Skinny event attendees noticed the buffet with their eyes, but they didn't approach it right away. They planned their actions and what they would eat. Seventy-one percent of them walked around the table, looking at what was on it. Only after getting acquainted with the contents did they take their plates and begin to put food on. Fat people behaved very differently. They had no plan, they behaved unconsciously. They immediately went to the table and put on whatever was around.
It is also proven by science (and personal experience) that going to the store when you are hungry is a very bad idea. The amount of money we spend on groceries at such a moment doubles. What's more, it's the bad, unhealthy food we buy when we're hungry. Apparently, we associate it with a quick fix for hunger.
If we are distracted by something while eating, we also eat more. Watching a movie or a show is especially harmful here. We simply forget what and how much we are eating. If you treat your food consumption unconsciously, you eat more.
Reading food labels can be more effective than exercising. One study showed that people who read labels and did not exercise gained less weight than those who did not read labels and did exercise. Again, it's about mindfulness. When we read information, our focus shifts to food (rather than a movie or thoughts about work).

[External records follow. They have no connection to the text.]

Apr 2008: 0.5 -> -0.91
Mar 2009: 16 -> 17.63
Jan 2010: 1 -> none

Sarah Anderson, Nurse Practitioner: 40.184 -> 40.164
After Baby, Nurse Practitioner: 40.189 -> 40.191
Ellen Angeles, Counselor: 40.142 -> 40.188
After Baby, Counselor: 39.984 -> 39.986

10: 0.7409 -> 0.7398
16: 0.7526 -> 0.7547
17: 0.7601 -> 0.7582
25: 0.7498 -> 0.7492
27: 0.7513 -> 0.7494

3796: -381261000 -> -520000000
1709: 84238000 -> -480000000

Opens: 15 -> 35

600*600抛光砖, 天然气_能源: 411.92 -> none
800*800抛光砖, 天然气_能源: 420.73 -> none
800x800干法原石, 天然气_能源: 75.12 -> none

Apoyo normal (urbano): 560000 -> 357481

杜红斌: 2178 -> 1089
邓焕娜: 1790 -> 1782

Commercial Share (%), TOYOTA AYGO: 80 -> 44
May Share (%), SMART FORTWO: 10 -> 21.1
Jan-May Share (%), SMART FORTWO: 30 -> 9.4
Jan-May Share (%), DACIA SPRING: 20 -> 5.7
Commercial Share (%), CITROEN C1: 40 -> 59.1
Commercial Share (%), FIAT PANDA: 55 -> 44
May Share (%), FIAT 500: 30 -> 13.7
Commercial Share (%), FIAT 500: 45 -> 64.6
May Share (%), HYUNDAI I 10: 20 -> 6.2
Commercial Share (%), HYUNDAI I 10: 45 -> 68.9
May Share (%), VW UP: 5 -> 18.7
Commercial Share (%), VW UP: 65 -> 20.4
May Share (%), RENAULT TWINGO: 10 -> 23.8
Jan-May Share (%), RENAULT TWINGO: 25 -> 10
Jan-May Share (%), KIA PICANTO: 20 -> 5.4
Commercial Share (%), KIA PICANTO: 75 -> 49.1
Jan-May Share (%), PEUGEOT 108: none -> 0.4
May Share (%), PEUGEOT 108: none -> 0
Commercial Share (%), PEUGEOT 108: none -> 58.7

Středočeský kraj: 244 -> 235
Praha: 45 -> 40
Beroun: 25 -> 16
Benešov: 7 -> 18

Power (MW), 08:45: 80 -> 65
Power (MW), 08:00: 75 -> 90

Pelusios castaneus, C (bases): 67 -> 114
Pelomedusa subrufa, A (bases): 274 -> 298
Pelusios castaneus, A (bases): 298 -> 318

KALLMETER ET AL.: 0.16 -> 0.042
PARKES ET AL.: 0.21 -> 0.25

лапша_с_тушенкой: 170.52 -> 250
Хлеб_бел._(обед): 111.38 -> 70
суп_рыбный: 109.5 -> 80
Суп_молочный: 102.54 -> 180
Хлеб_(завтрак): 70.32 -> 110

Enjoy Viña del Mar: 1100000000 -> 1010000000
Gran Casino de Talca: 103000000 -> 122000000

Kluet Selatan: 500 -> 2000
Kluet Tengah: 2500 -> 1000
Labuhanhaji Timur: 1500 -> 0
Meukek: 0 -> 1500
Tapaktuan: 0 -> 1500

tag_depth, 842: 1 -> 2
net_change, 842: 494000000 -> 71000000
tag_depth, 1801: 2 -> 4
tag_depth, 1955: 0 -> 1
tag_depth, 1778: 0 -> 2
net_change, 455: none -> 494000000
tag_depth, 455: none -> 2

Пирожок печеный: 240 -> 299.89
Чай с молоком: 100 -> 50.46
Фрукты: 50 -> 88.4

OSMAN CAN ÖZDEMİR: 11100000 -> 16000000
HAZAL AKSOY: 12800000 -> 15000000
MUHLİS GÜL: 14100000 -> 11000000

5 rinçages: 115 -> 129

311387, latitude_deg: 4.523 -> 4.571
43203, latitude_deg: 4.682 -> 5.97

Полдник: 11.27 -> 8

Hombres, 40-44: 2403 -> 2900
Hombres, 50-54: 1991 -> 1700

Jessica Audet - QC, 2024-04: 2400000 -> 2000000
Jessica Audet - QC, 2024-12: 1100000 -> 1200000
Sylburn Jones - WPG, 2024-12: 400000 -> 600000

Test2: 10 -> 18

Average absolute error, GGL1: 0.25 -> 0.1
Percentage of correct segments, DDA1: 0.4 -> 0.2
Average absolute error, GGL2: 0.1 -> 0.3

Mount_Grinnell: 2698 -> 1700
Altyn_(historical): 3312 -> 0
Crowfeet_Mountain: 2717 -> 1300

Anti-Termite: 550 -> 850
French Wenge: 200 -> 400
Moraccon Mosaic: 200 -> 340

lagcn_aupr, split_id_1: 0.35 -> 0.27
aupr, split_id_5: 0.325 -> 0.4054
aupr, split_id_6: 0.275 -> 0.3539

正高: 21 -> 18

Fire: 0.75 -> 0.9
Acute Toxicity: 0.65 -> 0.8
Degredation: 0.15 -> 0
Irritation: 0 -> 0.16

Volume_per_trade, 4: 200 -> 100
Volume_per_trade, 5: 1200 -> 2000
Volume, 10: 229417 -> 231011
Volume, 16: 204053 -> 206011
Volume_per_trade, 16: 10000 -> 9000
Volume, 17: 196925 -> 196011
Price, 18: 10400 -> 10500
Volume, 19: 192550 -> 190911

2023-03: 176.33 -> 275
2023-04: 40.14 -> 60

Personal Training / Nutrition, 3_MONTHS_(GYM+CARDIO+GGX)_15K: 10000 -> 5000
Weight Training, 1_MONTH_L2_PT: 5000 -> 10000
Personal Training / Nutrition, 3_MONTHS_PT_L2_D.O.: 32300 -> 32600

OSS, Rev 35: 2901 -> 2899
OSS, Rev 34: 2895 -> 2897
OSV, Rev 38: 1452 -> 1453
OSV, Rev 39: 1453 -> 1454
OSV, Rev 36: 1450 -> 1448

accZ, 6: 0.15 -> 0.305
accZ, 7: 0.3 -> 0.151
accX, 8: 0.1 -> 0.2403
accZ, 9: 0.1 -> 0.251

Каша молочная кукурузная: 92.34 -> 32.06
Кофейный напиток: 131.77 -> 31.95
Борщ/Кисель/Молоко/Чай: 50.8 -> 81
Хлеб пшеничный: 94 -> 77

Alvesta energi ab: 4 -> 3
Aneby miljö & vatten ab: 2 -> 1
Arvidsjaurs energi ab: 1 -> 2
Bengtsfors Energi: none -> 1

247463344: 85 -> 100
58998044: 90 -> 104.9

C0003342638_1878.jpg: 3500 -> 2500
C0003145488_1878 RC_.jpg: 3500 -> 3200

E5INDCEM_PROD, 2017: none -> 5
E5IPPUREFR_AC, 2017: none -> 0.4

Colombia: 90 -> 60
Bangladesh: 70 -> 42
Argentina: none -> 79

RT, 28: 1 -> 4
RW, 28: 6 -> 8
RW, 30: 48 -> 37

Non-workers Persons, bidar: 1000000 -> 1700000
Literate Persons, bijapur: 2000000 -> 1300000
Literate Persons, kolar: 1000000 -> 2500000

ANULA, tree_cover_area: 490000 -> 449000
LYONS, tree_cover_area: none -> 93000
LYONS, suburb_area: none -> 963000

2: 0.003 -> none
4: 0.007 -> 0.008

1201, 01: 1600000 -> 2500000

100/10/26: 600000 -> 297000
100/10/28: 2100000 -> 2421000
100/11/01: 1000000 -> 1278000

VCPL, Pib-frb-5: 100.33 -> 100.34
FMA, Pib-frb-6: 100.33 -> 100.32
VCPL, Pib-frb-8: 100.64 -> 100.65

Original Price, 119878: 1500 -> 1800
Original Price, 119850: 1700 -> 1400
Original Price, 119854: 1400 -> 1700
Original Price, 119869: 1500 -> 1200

Well-fed people chewed food an average of 12 times before swallowing it. Skinny people did it 15 times. Studies have shown that eating slowly creates a satiety effect much sooner. The signal usually comes after 15 to 20 minutes. How much you eat in that time depends, in part, on how often you chew.
Variety is often harmful
One of the reasons we overeat: we want to try everything. Give people three options and they'll eat 25% more than they would if there was just one dish.
There shouldn't be more than two items on your plate. Lack of variety makes you eat less.
Look in your refrigerator: how much food is in it? Can you cut back on them?
So, you've cut down on variety. But food is not the only thing that affects how much you eat. Your environment is just as important.
Be aware of who you eat with
How much you eat also depends on the people around you. Having lunch with friends? You'll probably eat twice as much as you usually do. The larger the group of people at the same table, the more food you will eat.
If you are dining with chubby friends, you will eat more. If the waiter is plump, you will eat more. Are you a woman and dining with a man? You will eat less and healthier food.
Observe yourself as often as you can. Notice the patterns of your behavior and why you are eating more than you should. Awareness is always the first step to correcting any habit.